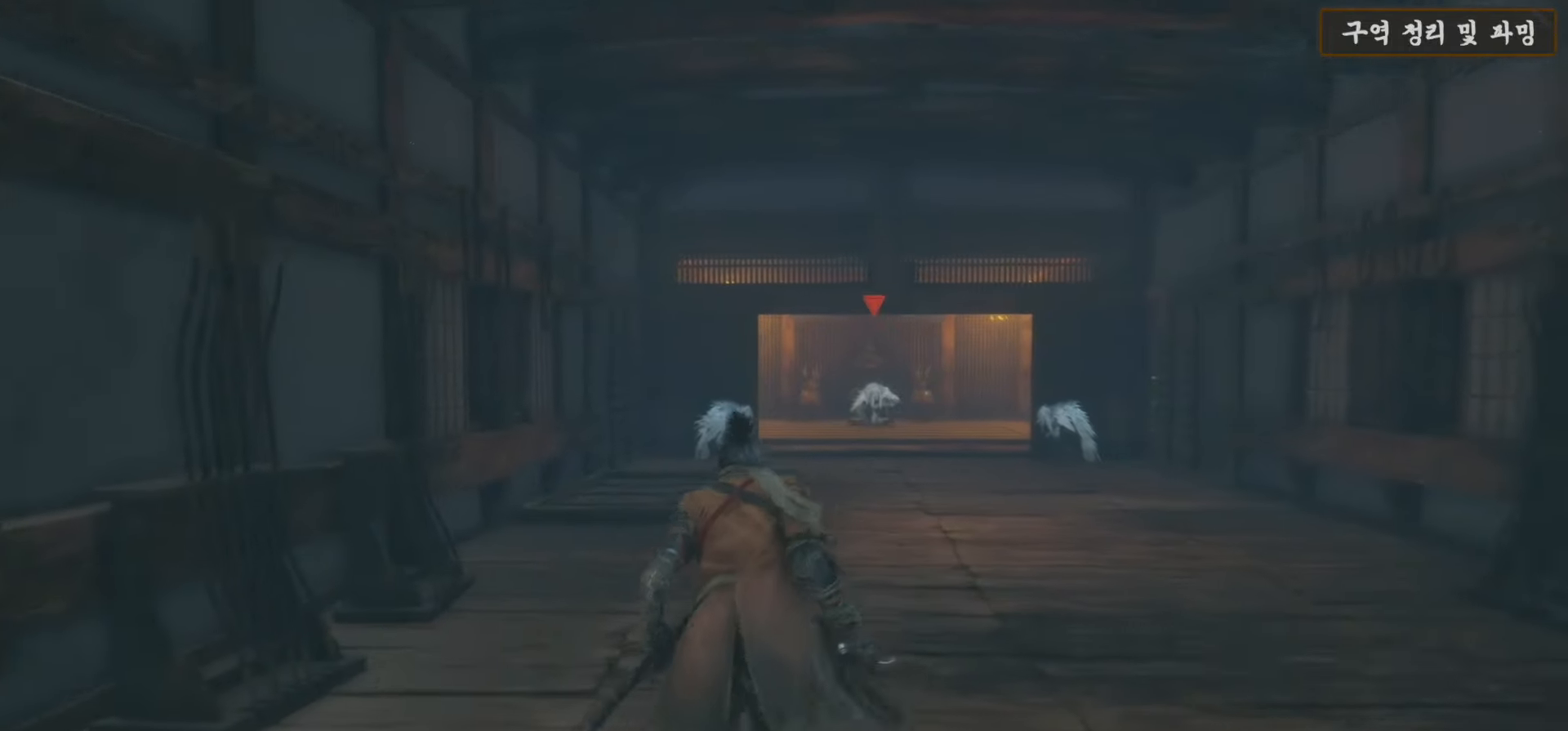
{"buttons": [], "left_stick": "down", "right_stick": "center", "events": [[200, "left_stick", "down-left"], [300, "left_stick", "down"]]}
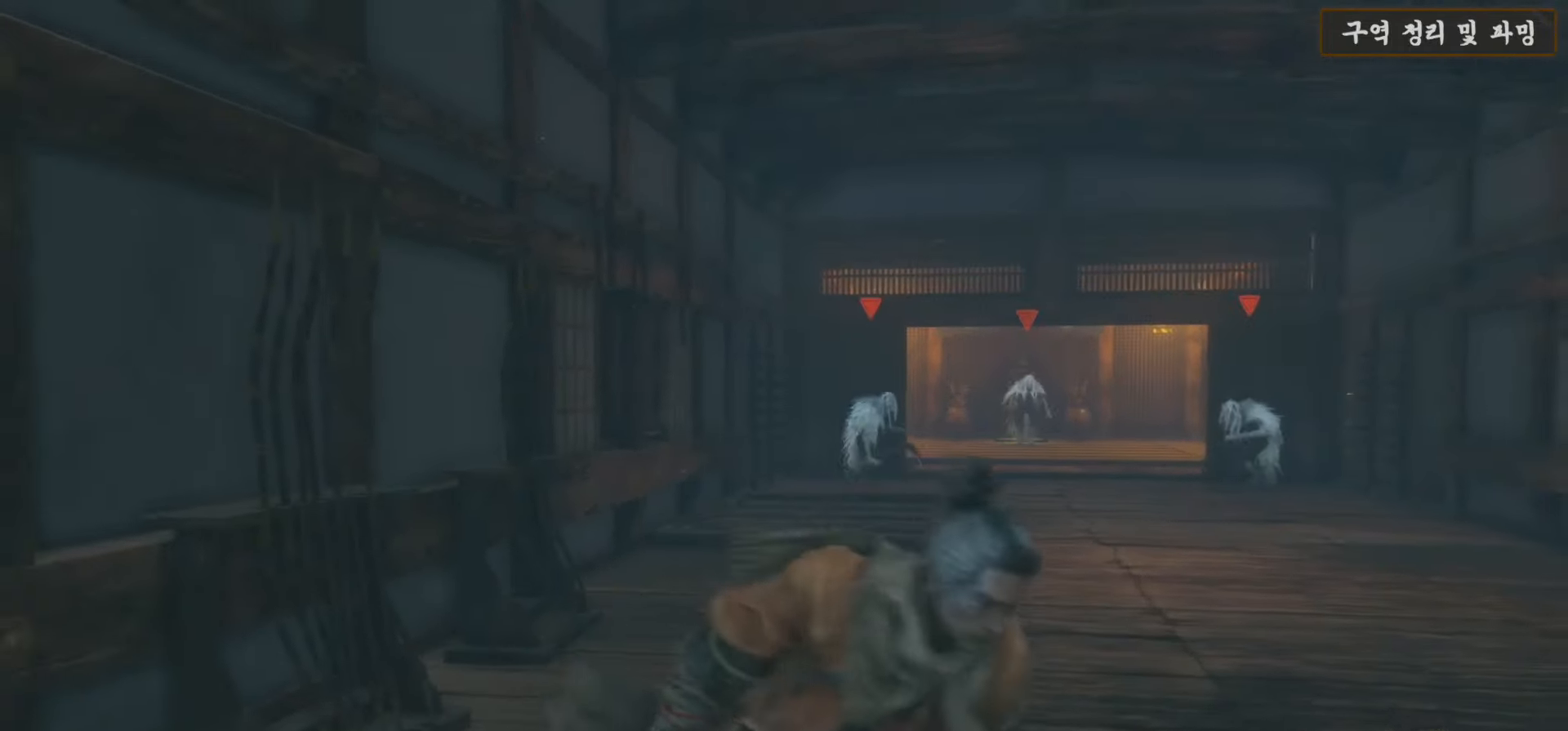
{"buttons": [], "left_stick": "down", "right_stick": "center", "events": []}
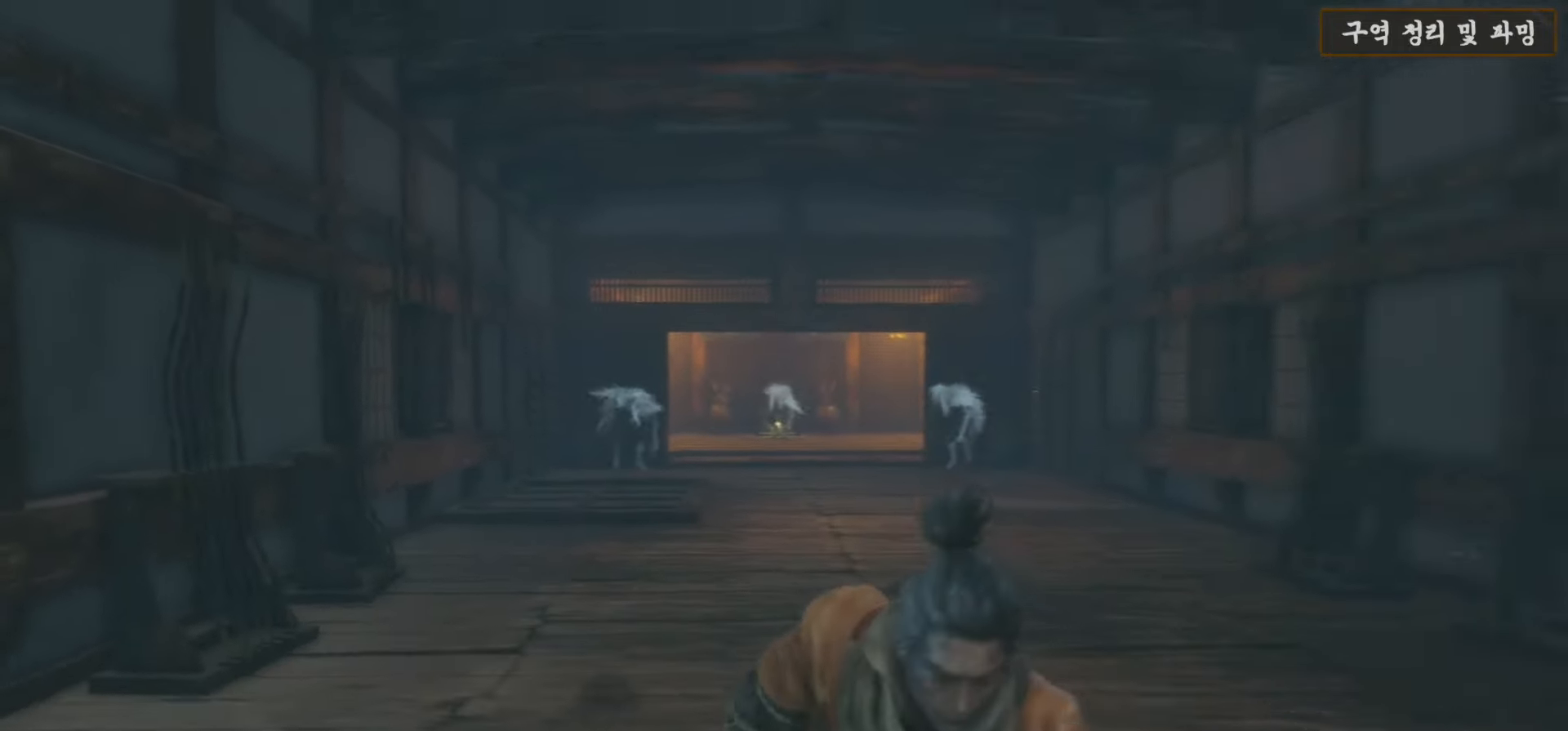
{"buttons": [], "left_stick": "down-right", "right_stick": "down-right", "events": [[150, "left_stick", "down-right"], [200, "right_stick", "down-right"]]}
===
▶ [Action item]: Copy out each line of the data containing the string "center".

▶ [Written response]:
{"buttons": [], "left_stick": "down", "right_stick": "center", "events": [[200, "left_stick", "down-left"], [300, "left_stick", "down"]]}
{"buttons": [], "left_stick": "down", "right_stick": "center", "events": []}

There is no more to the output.